A partir dos pensamentos de Rogers, o próprio humanismo se torna mais claro. O indivíduo e suas decisões são determinados por causas manipuláveis causas internas e externas, motivações inconscientes e representações, memórias passadas e da história do cliente, lhe da o nome desse atendimento psicológico como determinista. O atendimento determinista compreende-se em um sistema no qual tudo vem a ser por causas anteriores, tornando os efeitos que se seguem destas causas necessários e inevitáveis, tem um olhar analítico afim de um diagnóstico e a partir dele parte uma estratégia de intervenção, o homem concreto é visto como resultado ou efeito de causas anteriores. O pressuposto humanista é diferente, é um princípio norteador de uma prática psicológica que ratifica a vida e as inúmeras possibilidades que o ser humano tem de operar mudanças em seu autoconceito, em seu comportamento e em suas atitudes diante das situações vividas, uma vez dadas às condições necessárias de forma “otimista”, onde o ser humano tem capacidade de orientar sua própria vida de forma positiva para si mesmo, o homem é visto como livre ou causa de suas ações.
Ao contrário de outros estudiosos que focavam sua atenção no ser humano “doente”, Rogers concentrava-se no estudo do homem sadio, não daquele indivíduo passivo à espera de uma “cura milagrosa”, mas de um homem em processo de mudança. A esse indivíduo dominou cliente, surgindo, assim, um novo conceito de psicoterapia, a Terapia Centrada no Cliente (ou na Pessoa).

Tal abordagem via no processo psicoterapêutico uma relação de cooperação entre psicólogo e cliente, visando o desenvolvimento pleno, a descoberta do “Eu” e a autorrealização. Tal qual o movimento que lhe deu origem, a Terapia Centrada no Cliente via o homem de maneira global, respeitando sua individualidade e acreditando em suas potencialidades. O autor defendia que a psicoterapia não deveria se concentrar em um problema específico, mas sim todos os sentimentos que estão em torno daquele problema, e como o indivíduo se sente a partir dele.

A abordagem central da pessoa (ACP) se encontra nas atitudes e das ações, Rogers

 defendeu a idéia de que o núcleo básico da personalidade humana era a tendência à saúde e ao crescimento.

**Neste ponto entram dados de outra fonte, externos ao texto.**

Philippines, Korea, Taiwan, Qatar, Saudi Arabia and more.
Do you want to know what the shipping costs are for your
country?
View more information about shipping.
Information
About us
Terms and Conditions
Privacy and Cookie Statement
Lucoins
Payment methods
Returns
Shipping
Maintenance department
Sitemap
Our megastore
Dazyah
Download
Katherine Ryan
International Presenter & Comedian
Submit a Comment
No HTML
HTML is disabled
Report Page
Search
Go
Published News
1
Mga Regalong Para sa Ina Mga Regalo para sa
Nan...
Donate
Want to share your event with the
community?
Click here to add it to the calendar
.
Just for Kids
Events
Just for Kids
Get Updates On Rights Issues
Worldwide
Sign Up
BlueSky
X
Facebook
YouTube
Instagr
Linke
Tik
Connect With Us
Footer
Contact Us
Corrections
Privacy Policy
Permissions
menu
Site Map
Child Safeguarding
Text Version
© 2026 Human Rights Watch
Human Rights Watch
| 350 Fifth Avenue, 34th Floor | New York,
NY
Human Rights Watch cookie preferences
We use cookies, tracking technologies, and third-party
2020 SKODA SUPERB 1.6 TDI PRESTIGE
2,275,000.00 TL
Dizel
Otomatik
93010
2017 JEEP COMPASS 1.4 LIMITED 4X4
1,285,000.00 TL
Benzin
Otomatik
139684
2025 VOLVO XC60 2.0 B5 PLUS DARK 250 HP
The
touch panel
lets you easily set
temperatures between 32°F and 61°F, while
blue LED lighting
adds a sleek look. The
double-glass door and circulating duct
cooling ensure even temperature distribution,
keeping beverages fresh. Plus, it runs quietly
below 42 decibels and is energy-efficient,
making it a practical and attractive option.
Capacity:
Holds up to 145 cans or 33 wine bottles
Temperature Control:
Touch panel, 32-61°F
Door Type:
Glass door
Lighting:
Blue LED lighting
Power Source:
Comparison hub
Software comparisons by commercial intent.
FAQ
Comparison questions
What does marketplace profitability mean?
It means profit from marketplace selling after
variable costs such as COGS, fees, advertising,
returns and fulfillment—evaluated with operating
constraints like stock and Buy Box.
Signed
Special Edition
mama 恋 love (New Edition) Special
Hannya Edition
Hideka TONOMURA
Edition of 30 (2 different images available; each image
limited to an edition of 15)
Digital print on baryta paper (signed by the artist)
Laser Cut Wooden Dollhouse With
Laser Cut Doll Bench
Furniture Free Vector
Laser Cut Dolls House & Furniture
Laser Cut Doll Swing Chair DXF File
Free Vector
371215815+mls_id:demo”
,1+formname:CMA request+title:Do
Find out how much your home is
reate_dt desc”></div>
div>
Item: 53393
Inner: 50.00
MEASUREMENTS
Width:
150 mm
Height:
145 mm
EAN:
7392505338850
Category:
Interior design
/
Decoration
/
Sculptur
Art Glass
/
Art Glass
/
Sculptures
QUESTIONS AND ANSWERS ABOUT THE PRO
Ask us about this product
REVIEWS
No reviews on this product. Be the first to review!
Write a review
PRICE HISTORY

Há três pressupostos básicos e simultâneos que devem acontecer para que o relacionamento entre terapeuta e cliente ocorra e para que haja a descoberta desse núcleo positivo que há dentro de cada sujeito. Sendo elas: a consideração positiva, incondicional empatia e a congruência.

Se insere na corrente da Psicologia Humanista, a Abordagem Centrada na Pessoa desenvolve-se a partir da década de 40 nos Estados Unidos da América. Como reação às práticas e aos modelos teóricos que então dominavam a Psicologia e a psicoterapia ( Comportamentalista e Psicanálise), Carl Rogers, traz para a psicoterapia uma diferente perspectiva do Homem e, consequentemente, uma forma diversa de encarar a pessoa que pede ajuda e a relação terapeuta/cliente, com a ideia que reduz o Homem a uma existência fatalmente determinada por fatores que, quer do exterior (por exemplo pressões sociais ou culturais), quer do interior (impulsos inconscientes ou características herdadas) o condicionam na sua capacidade de livre arbítrio, Carl Rogers vê o ser humano como próprio dotado de liberdade e de poder de escolha. Para ele ACP não é uma psicologia, nem uma linha psicológica.